• **What the exercise asks**
Which lines run from the one containing "- Reply-to set to client's email" to the end of the entries? Copy them exactly, both ends included, and give nothing else.

• **Entries supplied**
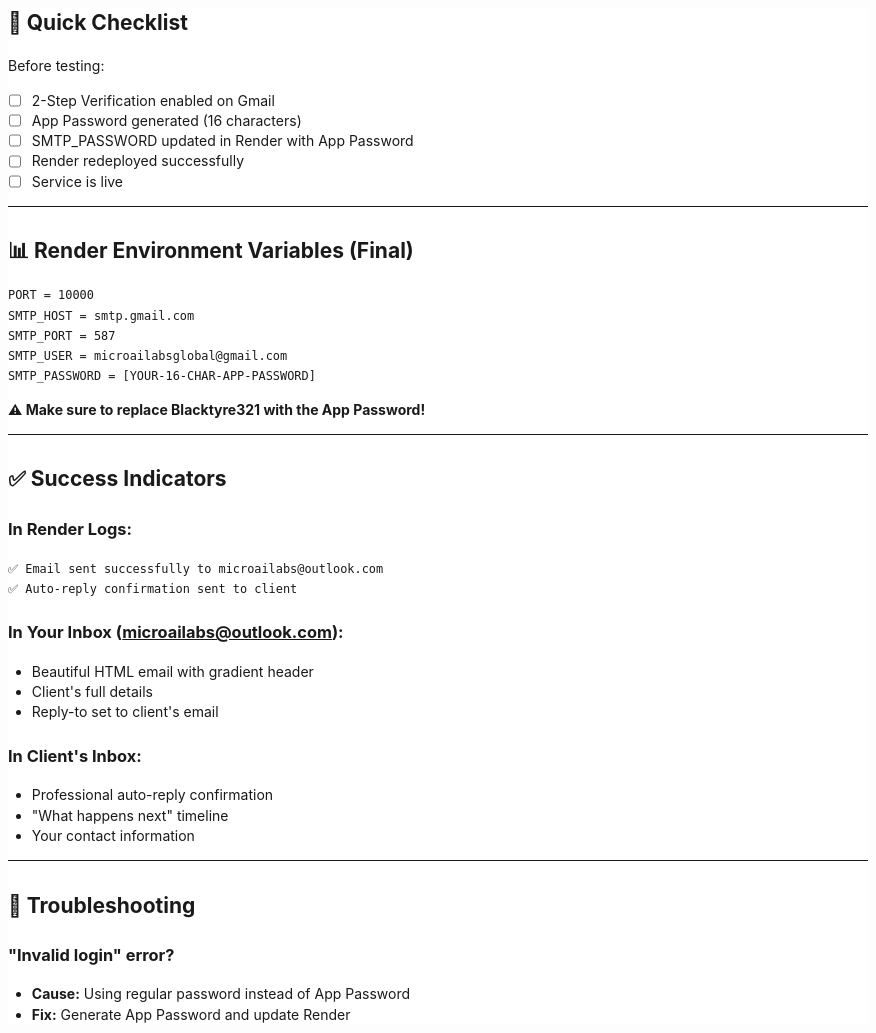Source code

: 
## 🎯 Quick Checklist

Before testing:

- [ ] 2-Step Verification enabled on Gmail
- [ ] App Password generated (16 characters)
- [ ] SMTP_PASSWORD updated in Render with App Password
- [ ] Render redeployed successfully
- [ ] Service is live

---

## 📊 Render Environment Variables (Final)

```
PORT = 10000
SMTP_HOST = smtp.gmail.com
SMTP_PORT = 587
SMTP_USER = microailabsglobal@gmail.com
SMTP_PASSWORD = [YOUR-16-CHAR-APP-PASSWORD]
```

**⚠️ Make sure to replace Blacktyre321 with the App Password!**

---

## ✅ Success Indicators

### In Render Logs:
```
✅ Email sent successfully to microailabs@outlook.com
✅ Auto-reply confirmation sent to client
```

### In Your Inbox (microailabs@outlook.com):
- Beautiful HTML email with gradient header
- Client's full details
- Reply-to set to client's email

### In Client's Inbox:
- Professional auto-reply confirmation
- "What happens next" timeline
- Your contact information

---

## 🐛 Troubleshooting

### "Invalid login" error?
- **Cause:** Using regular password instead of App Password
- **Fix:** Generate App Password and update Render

• **Output below**
- Reply-to set to client's email

### In Client's Inbox:
- Professional auto-reply confirmation
- "What happens next" timeline
- Your contact information

---

## 🐛 Troubleshooting

### "Invalid login" error?
- **Cause:** Using regular password instead of App Password
- **Fix:** Generate App Password and update Render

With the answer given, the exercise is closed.